__TASK PROMPT__. Which lines in the listing below contain the string "median"? Pick out and copy each of them. Uppercase and lowercase count as different.

DATA LISTING Start Marker

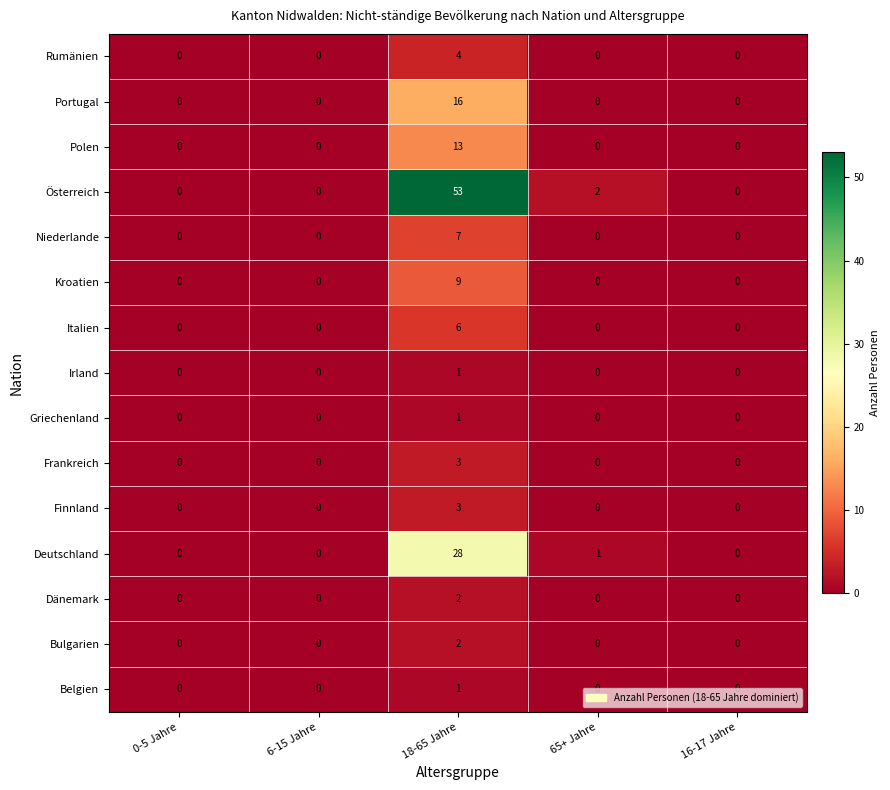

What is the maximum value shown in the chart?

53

DATA LISTING End Marker
DATA LISTING Start Marker

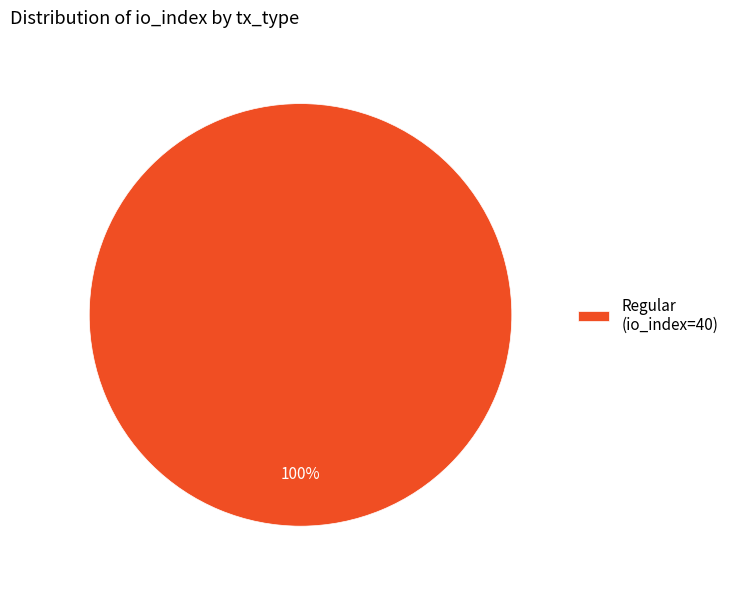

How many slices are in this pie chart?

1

DATA LISTING End Marker
DATA LISTING Start Marker

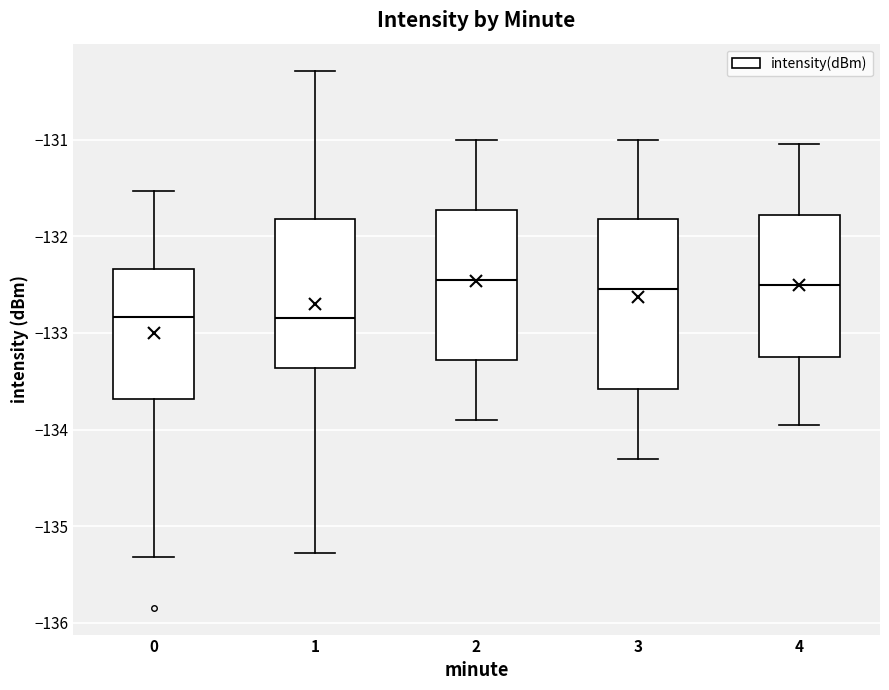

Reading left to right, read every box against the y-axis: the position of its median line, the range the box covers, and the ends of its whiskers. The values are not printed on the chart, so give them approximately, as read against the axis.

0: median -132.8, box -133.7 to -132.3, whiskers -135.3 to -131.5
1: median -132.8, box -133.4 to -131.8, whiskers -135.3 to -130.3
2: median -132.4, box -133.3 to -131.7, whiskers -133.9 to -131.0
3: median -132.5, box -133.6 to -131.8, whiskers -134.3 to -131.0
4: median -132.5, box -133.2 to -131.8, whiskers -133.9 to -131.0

DATA LISTING End Marker

__RESULT OF THE EXERCISE__.
Reading left to right, read every box against the y-axis: the position of its median line, the range the box covers, and the ends of its whiskers. The values are not printed on the chart, so give them approximately, as read against the axis.
0: median -132.8, box -133.7 to -132.3, whiskers -135.3 to -131.5
1: median -132.8, box -133.4 to -131.8, whiskers -135.3 to -130.3
2: median -132.4, box -133.3 to -131.7, whiskers -133.9 to -131.0
3: median -132.5, box -133.6 to -131.8, whiskers -134.3 to -131.0
4: median -132.5, box -133.2 to -131.8, whiskers -133.9 to -131.0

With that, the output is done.